Last week, the Department of Health and Human Services (HHS) published two proposed rules: “Modernizing and Clarifying the Physician Self-Referral Regulations” and “Revisions to the Safe Harbors Under the Anti-Kickback Statute and Civil Monetary Penalty Rules Regarding Beneficiary Inducements.” This piece provides a recap of the main points and motivations in each rule.
Who: The Centers for Medicare and Medicaid Services (CMS) released a proposed rule related to the Physician Self-Referral Law (the “Stark Law”): “Modernizing and Clarifying the Physician Self-Referral Regulations.” Acknowledging that incentives are different in a health care system that pays for value, rather than the volume of services provided, the rule creates value-based exceptions.
The Office of Inspector General (OIG) released a proposed rule related to the Federal Anti-Kickback Statute and the Civil Monetary Penalties Law: “Revisions to the Safe Harbors Under the Anti-Kickback Statute and Civil Monetary Penalty Rules Regarding Beneficiary Inducements.” The rule makes it easier for health care providers to coordinate care for patients by offering safe harbors for value-based arrangements.
When: The rules were published on October 9, 2019. The comment window extends through December 31, 2019. According to Health Affairs, finalization of the changes should come sometime in the middle of 2020.
What: “Modernizing and Clarifying the Physician Self-Referral Regulations” Proposed Rule
The Stark Law prohibits physicians from referring patients to entities that they or immediate family members have a financial relationship with.
In the proposed rule about the law, CMS:
- proposes definitional changes to clarify which activities and entities qualify for new exceptions from Stark Law restrictions, such as “value-based arrangement”;
- outlines a series of exceptions from Stark Law prohibitions for five-value based payment models: full financial risk, value-based arrangements with meaningful downside financial risk, value-based arrangements, indirect compensation arrangements, and price transparency;
- clarifies requirements for qualifying for an exception to the Stark Law;
- clarifies the “volume or value standard” regarding physician group practices;
- recalibrates the scope and application of the regulations by revising certain requirements in its regulatory exceptions that the agency sees as unnecessary or duplicative, deleting its rules on the “period of disallowance” of payment, creating a grace period for the signature requirement for qualifying payment arrangements and expanding the exception for donation of interoperable electronic health records (EHR) software; and,
- establishes a new exception to allow limited remuneration from an entity to a physician.

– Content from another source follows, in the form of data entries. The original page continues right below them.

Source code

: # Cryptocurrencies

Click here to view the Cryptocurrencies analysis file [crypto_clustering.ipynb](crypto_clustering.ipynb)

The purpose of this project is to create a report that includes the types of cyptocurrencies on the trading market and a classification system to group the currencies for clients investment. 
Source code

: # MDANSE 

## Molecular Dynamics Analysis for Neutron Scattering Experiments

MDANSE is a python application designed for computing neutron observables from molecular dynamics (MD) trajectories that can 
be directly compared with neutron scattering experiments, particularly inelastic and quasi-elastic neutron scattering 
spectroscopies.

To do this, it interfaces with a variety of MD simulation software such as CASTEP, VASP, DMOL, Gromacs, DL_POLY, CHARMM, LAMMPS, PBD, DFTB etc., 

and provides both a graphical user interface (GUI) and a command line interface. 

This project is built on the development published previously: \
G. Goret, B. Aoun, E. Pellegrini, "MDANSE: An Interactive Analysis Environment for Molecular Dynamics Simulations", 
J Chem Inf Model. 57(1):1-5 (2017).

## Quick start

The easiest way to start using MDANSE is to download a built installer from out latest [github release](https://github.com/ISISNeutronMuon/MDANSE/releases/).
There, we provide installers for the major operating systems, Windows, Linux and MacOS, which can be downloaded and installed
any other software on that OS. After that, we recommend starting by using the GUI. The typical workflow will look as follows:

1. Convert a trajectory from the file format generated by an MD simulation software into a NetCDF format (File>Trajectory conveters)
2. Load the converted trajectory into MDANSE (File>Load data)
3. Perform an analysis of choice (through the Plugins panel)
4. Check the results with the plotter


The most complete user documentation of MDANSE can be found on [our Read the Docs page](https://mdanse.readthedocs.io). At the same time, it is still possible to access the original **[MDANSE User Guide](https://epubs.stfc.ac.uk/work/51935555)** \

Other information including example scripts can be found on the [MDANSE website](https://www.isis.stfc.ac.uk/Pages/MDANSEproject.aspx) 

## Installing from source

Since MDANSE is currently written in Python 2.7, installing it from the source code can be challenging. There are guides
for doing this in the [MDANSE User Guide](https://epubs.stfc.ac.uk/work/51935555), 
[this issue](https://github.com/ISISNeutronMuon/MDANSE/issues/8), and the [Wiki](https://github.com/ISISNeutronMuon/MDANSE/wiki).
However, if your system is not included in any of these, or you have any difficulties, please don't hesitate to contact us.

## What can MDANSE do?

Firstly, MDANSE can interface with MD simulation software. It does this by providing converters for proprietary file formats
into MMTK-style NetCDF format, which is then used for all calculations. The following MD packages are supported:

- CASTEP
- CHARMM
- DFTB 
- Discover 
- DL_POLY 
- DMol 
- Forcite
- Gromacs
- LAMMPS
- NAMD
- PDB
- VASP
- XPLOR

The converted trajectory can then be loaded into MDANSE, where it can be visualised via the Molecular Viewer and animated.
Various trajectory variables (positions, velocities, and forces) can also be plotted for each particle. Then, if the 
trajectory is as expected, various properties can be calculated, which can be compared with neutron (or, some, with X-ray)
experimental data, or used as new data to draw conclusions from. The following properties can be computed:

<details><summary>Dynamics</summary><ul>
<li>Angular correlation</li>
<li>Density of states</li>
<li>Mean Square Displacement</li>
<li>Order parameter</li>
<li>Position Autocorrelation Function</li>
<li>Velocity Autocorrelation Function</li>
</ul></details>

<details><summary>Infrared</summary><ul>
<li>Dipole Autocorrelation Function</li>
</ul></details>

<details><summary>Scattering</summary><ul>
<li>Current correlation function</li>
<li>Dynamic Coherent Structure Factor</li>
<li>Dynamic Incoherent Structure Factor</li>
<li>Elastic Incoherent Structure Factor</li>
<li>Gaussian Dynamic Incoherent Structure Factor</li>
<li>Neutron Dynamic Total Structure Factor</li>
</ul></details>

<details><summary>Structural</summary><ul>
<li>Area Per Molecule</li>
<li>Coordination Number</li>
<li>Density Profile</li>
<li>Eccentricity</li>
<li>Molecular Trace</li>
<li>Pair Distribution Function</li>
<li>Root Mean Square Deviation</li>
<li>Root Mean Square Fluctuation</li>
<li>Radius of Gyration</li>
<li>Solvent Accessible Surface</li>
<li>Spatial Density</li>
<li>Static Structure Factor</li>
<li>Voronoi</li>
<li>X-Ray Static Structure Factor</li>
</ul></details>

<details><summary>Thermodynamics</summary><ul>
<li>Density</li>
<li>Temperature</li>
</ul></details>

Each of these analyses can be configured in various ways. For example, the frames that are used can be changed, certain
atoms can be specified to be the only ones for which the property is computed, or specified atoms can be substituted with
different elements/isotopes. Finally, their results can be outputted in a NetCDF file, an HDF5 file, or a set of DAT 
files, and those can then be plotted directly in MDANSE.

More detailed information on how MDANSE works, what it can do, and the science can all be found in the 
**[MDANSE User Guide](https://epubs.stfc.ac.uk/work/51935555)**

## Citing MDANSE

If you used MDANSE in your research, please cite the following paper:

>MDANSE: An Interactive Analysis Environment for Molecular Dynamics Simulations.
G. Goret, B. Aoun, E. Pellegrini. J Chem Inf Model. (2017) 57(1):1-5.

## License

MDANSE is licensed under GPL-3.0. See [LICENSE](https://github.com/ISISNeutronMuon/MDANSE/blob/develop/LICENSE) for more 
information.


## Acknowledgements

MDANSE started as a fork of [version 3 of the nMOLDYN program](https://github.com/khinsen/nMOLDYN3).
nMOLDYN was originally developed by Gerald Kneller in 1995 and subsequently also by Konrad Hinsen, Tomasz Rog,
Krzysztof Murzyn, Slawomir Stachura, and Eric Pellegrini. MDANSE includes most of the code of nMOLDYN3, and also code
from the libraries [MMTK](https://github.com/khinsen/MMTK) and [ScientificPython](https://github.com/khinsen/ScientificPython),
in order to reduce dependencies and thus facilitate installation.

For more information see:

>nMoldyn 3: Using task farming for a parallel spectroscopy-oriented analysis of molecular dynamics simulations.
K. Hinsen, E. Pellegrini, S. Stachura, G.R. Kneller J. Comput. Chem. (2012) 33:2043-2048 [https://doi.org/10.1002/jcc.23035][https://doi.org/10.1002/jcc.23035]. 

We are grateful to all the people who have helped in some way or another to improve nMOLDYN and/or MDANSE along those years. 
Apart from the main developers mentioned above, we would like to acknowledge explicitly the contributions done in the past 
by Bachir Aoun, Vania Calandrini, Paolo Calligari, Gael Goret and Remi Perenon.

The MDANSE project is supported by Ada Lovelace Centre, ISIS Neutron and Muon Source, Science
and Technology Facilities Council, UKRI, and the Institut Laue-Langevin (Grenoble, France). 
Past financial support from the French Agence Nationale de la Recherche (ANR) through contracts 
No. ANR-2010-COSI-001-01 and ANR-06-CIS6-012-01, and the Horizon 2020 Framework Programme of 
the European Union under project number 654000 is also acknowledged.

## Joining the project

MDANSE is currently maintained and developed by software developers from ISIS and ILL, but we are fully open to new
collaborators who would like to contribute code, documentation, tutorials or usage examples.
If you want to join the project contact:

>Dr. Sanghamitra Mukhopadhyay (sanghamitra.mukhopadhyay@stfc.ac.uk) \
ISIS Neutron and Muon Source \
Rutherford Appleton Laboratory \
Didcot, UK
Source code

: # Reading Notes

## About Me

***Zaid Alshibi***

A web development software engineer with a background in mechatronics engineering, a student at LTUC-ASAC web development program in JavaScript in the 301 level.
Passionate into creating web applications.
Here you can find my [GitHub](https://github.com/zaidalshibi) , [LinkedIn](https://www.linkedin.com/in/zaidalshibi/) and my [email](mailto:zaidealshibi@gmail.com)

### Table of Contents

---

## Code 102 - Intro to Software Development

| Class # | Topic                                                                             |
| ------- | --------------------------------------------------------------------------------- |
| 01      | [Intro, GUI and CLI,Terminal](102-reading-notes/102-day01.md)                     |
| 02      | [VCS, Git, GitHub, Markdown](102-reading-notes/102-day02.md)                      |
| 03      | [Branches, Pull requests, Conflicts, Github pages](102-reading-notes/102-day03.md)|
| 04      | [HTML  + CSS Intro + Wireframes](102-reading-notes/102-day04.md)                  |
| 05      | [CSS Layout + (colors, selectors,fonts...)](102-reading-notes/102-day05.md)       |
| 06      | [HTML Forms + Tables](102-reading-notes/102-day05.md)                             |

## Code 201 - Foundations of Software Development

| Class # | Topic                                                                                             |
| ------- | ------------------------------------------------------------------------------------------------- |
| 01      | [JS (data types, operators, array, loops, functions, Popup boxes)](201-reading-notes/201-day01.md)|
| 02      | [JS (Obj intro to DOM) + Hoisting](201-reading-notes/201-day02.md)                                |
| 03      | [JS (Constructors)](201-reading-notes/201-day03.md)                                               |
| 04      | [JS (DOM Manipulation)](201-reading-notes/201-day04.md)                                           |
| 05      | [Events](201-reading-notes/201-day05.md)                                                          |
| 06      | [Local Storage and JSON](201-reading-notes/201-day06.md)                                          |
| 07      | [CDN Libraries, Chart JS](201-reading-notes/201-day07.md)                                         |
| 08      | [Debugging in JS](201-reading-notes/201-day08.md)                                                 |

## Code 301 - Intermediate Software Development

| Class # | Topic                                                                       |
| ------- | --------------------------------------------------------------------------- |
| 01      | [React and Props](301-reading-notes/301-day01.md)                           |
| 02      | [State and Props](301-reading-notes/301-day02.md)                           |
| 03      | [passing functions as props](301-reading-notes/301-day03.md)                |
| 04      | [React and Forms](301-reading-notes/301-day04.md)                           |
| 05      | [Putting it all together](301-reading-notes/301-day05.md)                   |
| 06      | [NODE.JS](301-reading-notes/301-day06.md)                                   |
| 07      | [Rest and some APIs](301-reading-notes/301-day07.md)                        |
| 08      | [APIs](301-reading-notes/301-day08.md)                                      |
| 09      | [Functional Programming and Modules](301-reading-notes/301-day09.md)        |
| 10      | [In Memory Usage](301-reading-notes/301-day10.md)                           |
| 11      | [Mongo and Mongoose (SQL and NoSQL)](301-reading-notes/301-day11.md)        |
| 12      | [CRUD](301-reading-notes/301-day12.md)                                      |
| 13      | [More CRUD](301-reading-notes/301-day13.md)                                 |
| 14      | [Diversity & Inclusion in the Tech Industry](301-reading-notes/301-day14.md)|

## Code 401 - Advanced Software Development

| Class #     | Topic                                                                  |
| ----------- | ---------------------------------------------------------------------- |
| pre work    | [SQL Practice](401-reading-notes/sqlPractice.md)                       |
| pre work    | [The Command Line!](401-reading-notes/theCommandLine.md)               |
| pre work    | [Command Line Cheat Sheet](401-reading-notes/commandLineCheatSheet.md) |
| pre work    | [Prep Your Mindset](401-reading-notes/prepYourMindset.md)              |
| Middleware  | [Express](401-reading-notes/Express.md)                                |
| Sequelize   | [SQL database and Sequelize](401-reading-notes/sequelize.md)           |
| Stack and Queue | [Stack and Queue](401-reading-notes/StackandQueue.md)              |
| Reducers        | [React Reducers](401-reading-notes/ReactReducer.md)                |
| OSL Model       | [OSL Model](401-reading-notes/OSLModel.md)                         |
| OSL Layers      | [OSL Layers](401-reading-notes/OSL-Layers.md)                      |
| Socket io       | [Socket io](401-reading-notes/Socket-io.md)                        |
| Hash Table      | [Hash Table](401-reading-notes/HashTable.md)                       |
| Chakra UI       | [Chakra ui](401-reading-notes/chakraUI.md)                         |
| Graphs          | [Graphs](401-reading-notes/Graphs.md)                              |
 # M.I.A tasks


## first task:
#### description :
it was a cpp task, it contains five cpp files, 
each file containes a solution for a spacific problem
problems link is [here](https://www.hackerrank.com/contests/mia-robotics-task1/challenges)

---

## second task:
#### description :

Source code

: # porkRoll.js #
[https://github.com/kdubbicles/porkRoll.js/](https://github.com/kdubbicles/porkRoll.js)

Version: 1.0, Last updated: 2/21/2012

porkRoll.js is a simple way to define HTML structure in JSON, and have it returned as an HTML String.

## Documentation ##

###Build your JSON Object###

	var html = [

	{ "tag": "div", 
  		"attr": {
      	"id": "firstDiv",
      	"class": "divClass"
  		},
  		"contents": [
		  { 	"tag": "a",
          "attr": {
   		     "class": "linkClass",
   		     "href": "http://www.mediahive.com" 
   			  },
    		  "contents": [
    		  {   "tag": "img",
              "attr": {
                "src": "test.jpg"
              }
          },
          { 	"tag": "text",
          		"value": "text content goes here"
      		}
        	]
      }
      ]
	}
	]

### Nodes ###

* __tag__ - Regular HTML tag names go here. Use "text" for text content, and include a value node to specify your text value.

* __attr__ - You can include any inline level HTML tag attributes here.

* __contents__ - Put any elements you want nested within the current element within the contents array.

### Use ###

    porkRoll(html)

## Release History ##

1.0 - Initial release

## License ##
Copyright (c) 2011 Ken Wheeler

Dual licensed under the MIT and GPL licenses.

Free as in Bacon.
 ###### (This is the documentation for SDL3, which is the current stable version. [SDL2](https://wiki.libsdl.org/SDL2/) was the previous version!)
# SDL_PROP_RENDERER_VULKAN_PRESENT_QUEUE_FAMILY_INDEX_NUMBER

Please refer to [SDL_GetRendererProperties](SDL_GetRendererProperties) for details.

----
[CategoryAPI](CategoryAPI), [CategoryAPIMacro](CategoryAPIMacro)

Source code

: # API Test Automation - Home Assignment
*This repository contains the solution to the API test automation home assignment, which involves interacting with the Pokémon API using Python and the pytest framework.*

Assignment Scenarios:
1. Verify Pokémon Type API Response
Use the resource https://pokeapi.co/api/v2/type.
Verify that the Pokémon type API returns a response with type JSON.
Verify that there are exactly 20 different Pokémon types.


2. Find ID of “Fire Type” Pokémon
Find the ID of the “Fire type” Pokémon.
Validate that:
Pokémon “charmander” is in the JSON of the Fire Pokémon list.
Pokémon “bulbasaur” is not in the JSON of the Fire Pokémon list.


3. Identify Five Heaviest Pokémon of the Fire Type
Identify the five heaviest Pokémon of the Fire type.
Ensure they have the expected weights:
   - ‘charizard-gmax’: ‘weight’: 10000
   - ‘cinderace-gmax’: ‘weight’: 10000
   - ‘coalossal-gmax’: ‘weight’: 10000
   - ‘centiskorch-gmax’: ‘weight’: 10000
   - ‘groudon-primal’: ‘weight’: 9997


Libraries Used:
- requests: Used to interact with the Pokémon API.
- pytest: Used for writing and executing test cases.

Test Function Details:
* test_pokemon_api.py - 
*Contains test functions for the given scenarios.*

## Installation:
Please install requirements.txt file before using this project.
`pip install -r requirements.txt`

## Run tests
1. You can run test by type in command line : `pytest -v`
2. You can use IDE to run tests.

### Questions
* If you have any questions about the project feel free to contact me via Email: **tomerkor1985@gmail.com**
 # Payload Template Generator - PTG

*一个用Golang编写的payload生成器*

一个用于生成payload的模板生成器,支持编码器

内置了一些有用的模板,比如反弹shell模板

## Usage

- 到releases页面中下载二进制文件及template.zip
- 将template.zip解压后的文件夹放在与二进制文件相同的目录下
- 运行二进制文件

“Revisions to the Safe Harbors Under the Anti-Kickback Statute and Civil Monetary Penalty Rules Regarding Beneficiary Inducements” Proposed Rule
The Federal Anti-Kickback Statute makes it illegal for physicians and other providers to accept bribes or other renumeration in exchange for generating business through Medicare, Medicaid or other federal health programs.
OIG’s rule proposes several new safe harbors in the statute and modifies others. The rule:
- creates three new safe harbors for certain remuneration exchanged among participants in delineated value-based arrangements that mirror the changes CMS initiated in its proposed rule;
- creates a new safe harbor for certain tools and supports furnished under patient engagement and support arrangements to improve quality, health outcomes and efficiency;
- creates a new safe harbor permitting remunerations between and among parties under certain CMS-sponsored models;
- creates a new safe harbor to effectively respond to cyberattacks; and,
- modifies an existing EHR safe harbor by eliminating a sunset provision.
Why: The rules are part of HHS’s Regulatory Sprint to Coordinated Care, which seeks to promote value-based care by examining federal regulations that impede efforts among providers to coordinate care for patients.
HHS believes the way the Stark Law, the Federal Anti-Kickback Statute and the Civil Monetary Penalties Law are currently formulated could cause them to potentially impede value-based purchasing arrangements for providers and suppliers participating in federal health care programs. Therefore, the rules are meant to provide greater certainty for health care providers participating in value-based arrangements and providing coordinated care for patients.
“These proposed rules would be a historic reform of how health care is regulated in America,” said HHS Deputy Secretary Eric Hargan. “They are part of a much broader effort to update, reform, and cut back our regulations to allow innovation toward a more affordable, higher quality, value-based health care system, while maintaining the important protections patients need.”